Activity => For this exercise, repeat the whole listing below exactly. Leave the pictures out.

Data =>
-*-

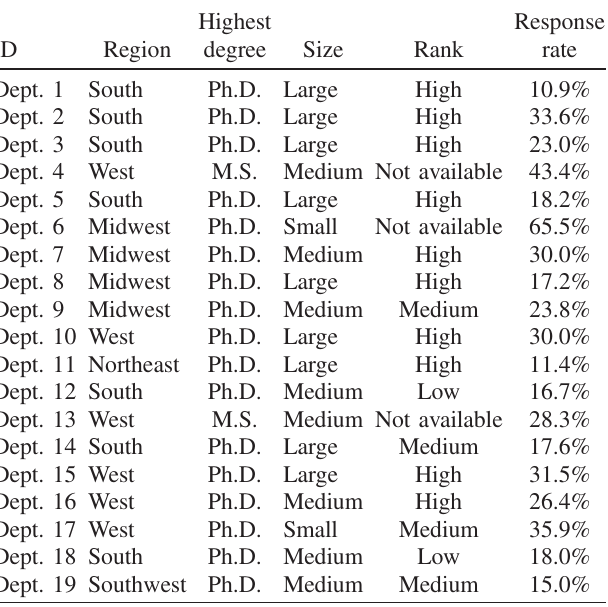
TABLE I. Characteristics of each of the 19 physics graduate programs. Note that the average response rate is 23.4%. The response rate is the ratio of the number of students that completed more than 90% of the survey items to the total number of students enrolled in the program. We purposefully do not disclose the exact number of students enrolled at each program to avoid program identification. The size refers to the total number of students enrolled at the program, where (a) ≤ 50 , small; (b) 51 – 100, medium; (c) ≥ 101 , large. Similarly, the program ’ s ranking is presented in the following categories: (a) 1 – 50, high; b) 51 – 100, medium; c) ≥ 101 , low. Information on the size of each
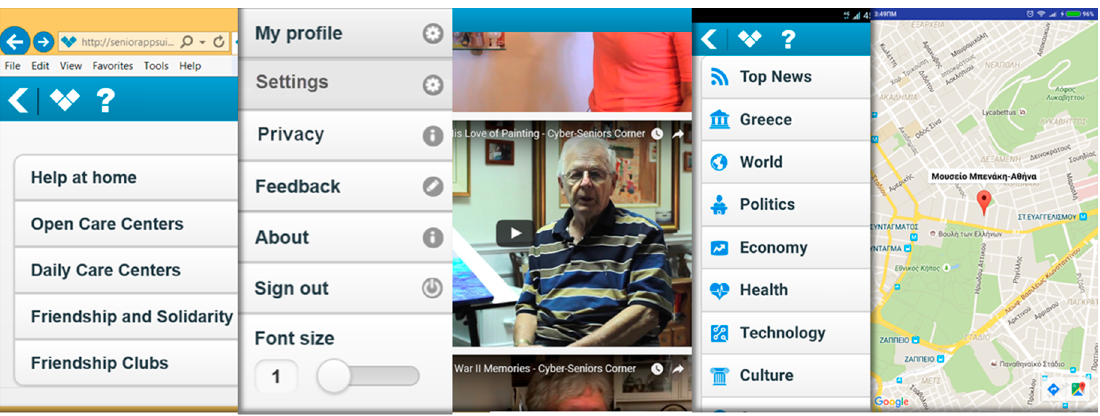
Figure 10. Screens of information services.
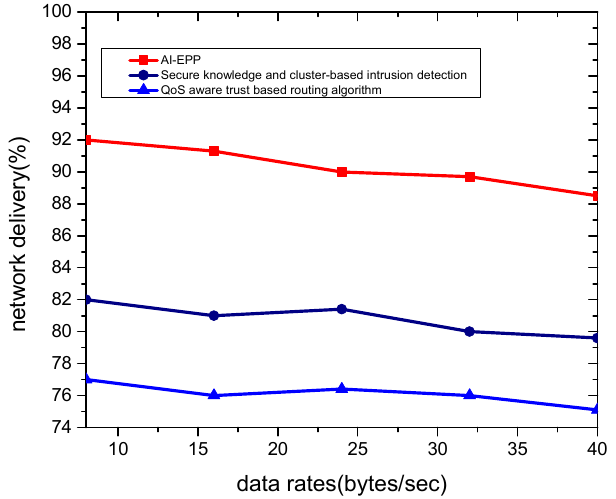
Figure 4. Network delivery comparison using simulations with varying data rates.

-*-

Finished exercise =>
TABLE I. Characteristics of each of the 19 physics graduate programs. Note that the average response rate is 23.4%. The response rate is the ratio of the number of students that completed more than 90% of the survey items to the total number of students enrolled in the program. We purposefully do not disclose the exact number of students enrolled at each program to avoid program identification. The size refers to the total number of students enrolled at the program, where (a) ≤ 50 , small; (b) 51 – 100, medium; (c) ≥ 101 , large. Similarly, the program ’ s ranking is presented in the following categories: (a) 1 – 50, high; b) 51 – 100, medium; c) ≥ 101 , low. Information on the size of each
Figure 10. Screens of information services.
Figure 4. Network delivery comparison using simulations with varying data rates.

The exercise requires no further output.